Un texte à l'impartialité mise en doute

L'ARC émet tout d'abord des réserves quant à la création même de ce code de déontologie, plus précisément en ce qui concerne son impartialité. « Ce Code, conformément aux dispositions de la loi A.L.U.R., a été élaboré à partir des propositions émanant du Conseil National de la Transaction et de la Gestion Immobilières (C.N.T.G.I.) », rappelle l'association. Or, qui siège au sein de ce CNTGI ? Principalement des professionnels de l'immobilier et notamment son président qui s'avère également présider l'association Plurience (regroupant entre autre Foncia, Urbania ou encore Nexity). De là à parler de conflit d'intérêt il n'y a qu'un pas que nous n'oserons toutefois pas franchir.
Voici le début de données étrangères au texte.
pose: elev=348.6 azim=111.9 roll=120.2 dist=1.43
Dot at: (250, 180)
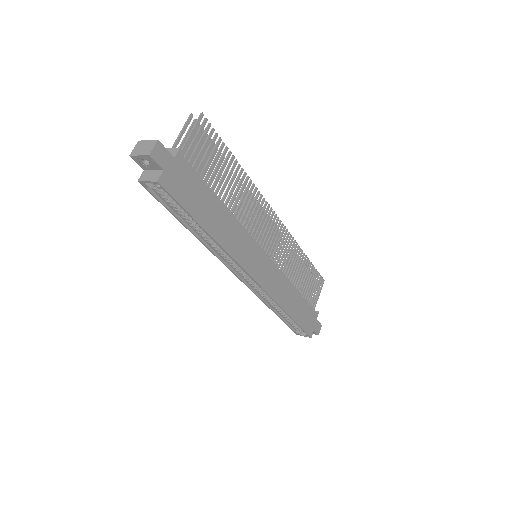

Une prudence dont l'ARC ne s'embarrasse pas en déclarant que ses « inquiétudes sont à présent confirmées ». Et d'ajouter que « ce code de déontologie s'avère extrêmement succinct (douze articles) avec des dispositions qui sont, pour la plupart, mal définies ».

Immobilier : la fin des scandales oui, mais pas comme on l'aurait souhaité

Les copropriétaires s'interrogent ainsi sur la façon dont pourra être interprété l'article stipulant qu'un syndic se doit d'exercer « sa profession avec conscience, dignité, loyauté, sincérité et probité ». En lieu est place de cette formulation emphatique, l'association aurait préféré la mention d'obligations concrètes.

Autre point de tension, l'article stipulant que les professionnels « doivent s'abstenir de toute parole ou action, blessante ou malveillante, de toute démarche ou man½uvre susceptible de nuire à leurs confrères, les dénigrer, ou les discréditer ». Une disposition qui, selon l'ARC, permettra à des syndics peu scrupuleux d'éviter d'éventuels scandales. « Cette mesure permet donc aux cabinets de syndics et notamment aux plus gros, de continuer leurs pratiques illégales ou abusives sans être inquiétés par des critiques émanant de confrères souvent plus petits et donc plus indépendants », souligne l'association.

Si les copropriétaires sont les premiers à ouvrir les hostilités à l'encontre de ce nouveau code de déontologie, la teneur de celui-ci pourrait bien en inciter d'autres à leur emboîter le pas.